Un considerable analista internacional argentino, Pedro Brieger, hizo en estos días preguntas de sentido común que le permitieron sacar las siguientes cuentas. Dijeron que arrojaron en dos noches entre 1500 y 2000 misiles. Según cálculos militares, cada uno de esos misiles lleva aproximadamente una carga de 200, 400 o 600 kilos. Una carga de un misil que tiene 400 kilos cae en un edificio de 6 pisos y lo destruye. Digamos que en cada uno de estos edificios hay apenas una persona. Entonces 1500 misiles tienen que dar 1500 muertos. Uno supone que en cada edificio hay por lo menos 10 personas, a menos que estén bombardeando lugares vacíos. Y allí uno se pregunta: ¿son inútiles? ¿Qué están bombardeando? ¿Edificios vacíos? Una de dos: o está habiendo una masacre de magnitud descomunal y no nos estamos enterando, o los norteamericanos son unos inútiles y están bombardeando cualquier cosa. Hay una tercera consideración, pero no es hipotética: como fuere, la humanidad vive uno de los actos y/o fraudes informativos más terroríficos de su decurso.

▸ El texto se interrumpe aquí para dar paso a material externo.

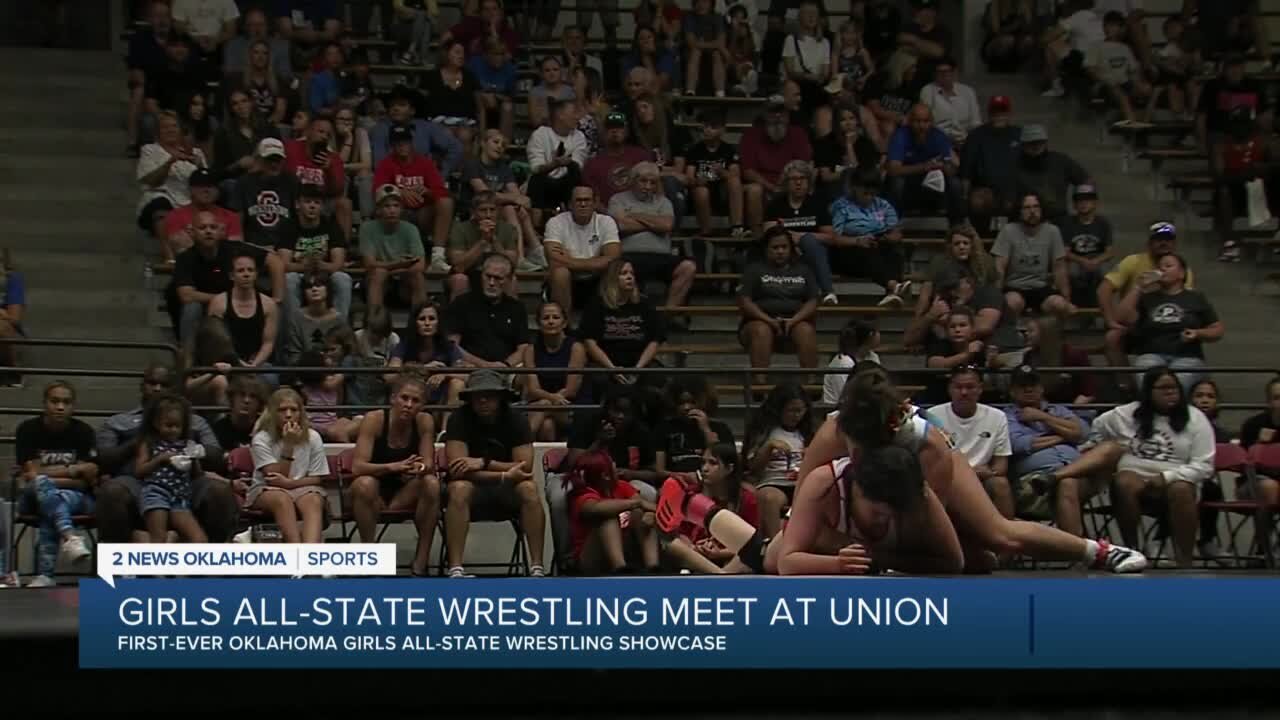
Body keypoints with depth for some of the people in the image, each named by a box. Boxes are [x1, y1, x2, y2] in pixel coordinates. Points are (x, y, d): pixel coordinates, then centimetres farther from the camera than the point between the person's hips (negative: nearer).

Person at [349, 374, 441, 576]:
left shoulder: (424, 421, -8)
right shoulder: (374, 419, -18)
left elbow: (429, 465, -10)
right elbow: (357, 467, -25)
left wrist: (421, 468, -36)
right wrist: (393, 467, -42)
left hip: (405, 495, 2)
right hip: (374, 493, -2)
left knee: (432, 483, -27)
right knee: (364, 484, -35)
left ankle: (420, 562, -20)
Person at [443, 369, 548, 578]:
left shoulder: (515, 421, -6)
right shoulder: (459, 419, -12)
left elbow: (525, 468, -15)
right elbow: (457, 470, -21)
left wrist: (484, 463, -26)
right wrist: (505, 475, -27)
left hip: (506, 490, 2)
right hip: (473, 485, -2)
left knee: (529, 488, -30)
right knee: (459, 489, -35)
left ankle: (537, 567, -33)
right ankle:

Y en todo caso, a la par, esos rostros y esas puteadas contra Bush de todos los días; esos comentaristas modositos que no saben qué hacer; esos escraches y esos cipayos desvestidos como tales; esos cánticos y ese periodismo inmundo disfrazado de seriedad primermundista; esas ganas, esos funerales y ese odio; esos puentes y esos políticos y esas reuniones de bar y de entrecasa; esas ganas de Vietnam y esos arrepentimientos silenciosos; esos carniceros humanos puestos a libertadores universales y esos corresponsales rendidos a sus pies, son una gotita del cóctel que lleva a preguntar si acaso no es bienvenido –término horroroso, visto el protagonismo de la muerte– que el infierno haya parido a este presidente norteamericano y a sus decenas o decenas de millones de amanuenses.
Porque tal vez se trate de que hacían falta para volver a tomar conciencia de quién es el monstruo y cuáles sus dimensiones.